The president, Joe Biden, has promised that his Administration will ensure that 100 million people receive at least the first dose of the vaccine in the first 100 days of his government, that is, on April 30.

But it will be difficult to fulfill that promise if the current pace is maintained, since since inoculations began in mid-December, the process has encountered difficulties both in the volume of vaccine production, as well as in their distribution and public access to the same.

Not in vain, and according to the latest data, there is still a large difference between the doses distributed (65.9 million) and those administered to the population (44.7).

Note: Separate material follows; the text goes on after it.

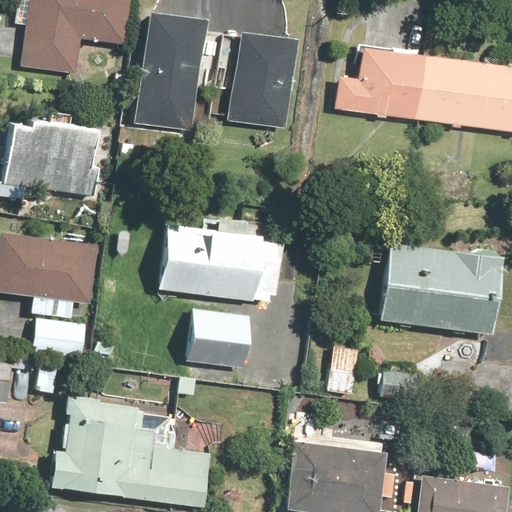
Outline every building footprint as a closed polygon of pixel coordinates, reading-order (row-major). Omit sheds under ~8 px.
[(70,38),(116,43),(120,0),(18,0),(11,64),(67,71),(70,38)] [(192,15),(131,10),(122,122),(183,127),(192,15)] [(272,125),(283,33),(225,26),(225,33),(210,31),(206,64),(213,65),(210,89),(220,90),(217,119),(272,125)] [(344,75),(330,73),(326,108),(511,132),(511,66),(348,44),(344,75)] [(41,190),(90,194),(92,165),(80,164),(81,157),(89,157),(92,126),(58,123),(58,119),(10,115),(9,122),(0,121),(0,194),(40,198),(41,190)] [(279,234),(152,220),(144,288),(271,302),(279,234)] [(22,312),(76,316),(77,300),(83,300),(89,241),(0,232),(0,292),(23,295),(22,312)] [(384,244),(376,323),(489,334),(497,255),(384,244)] [(243,312),(173,307),(169,362),(240,367),(243,312)] [(76,322),(21,318),(19,356),(74,359),(76,322)] [(351,344),(323,342),(320,388),(348,390),(351,344)] [(109,345),(83,344),(82,363),(109,364),(109,345)] [(511,366),(441,364),(440,379),(417,378),(417,400),(511,404),(511,366)] [(411,372),(370,370),(368,396),(409,398),(411,372)] [(195,507),(204,427),(169,422),(170,416),(142,412),(143,407),(54,393),(49,447),(40,445),(33,487),(195,507)] [(279,441),(276,511),(366,511),(368,444),(279,441)] [(490,511),(495,482),(409,471),(403,511),(490,511)]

The nun, whose religious name is Sister André, is the second-oldest known living person in the world, according to the Gerontology Research Group, which validates the details of people believed to be 110 years old or older.

DIFFERENT CRITERIA

States have adopted different methods to prioritize vaccination and, in general, the first people to access inoculation have been long-term patients, such as those in nursing homes, and staff working in the nursing home sector. Health.

Add to that that, as of February 1, 29 states and the District of Columbia had expanded eligibility for COVID-19 vaccines to include people 65 and older.

However, others are behind schedule, such as in Delaware, where authorities said Tuesday that the state will not begin, as planned, on March 11 a second phase of vaccination for other segments of the population due to “an extremely limited “dose.

The governor assured that it is of the utmost importance that the Hispanic community have access to the vaccine.

According to data from the CDC, 23.4 million doses of the vaccine manufactured by Pfizer and BioNTech have been administered, while the other that has been authorized so far in the United States, Moderna, has received 21.1 million.

The Government hopes that the approval of new vaccines will boost daily vaccination figures and it is expected that this month, the one manufactured by Johnson & Johnson, which is 66% effective in preventing disease from moderate to severe, according to one study.

RACIAL DISPARITY

The North Carolina website shows that in that state, 78% of those who have received the vaccine are white, 14% are African-American and only 2% are Latino.

This would be confirmed by CDC data, which indicated that in the first month of vaccination, from December 14, 2020 to January 14, 11.5% of those who had received at least one dose were Latino and 60.4% They were white, although Hispanics represent 18% of the country’s population, a disparity criticized by many groups.

Melissa Galbraith
Melissa Galbraith is the World News reporter for Globe Live Media. She covers all the major events happening around the World. From Europe to Americas, from Asia to Antarctica, Melissa covers it all. Never miss another Major World Event by bookmarking her author page right here.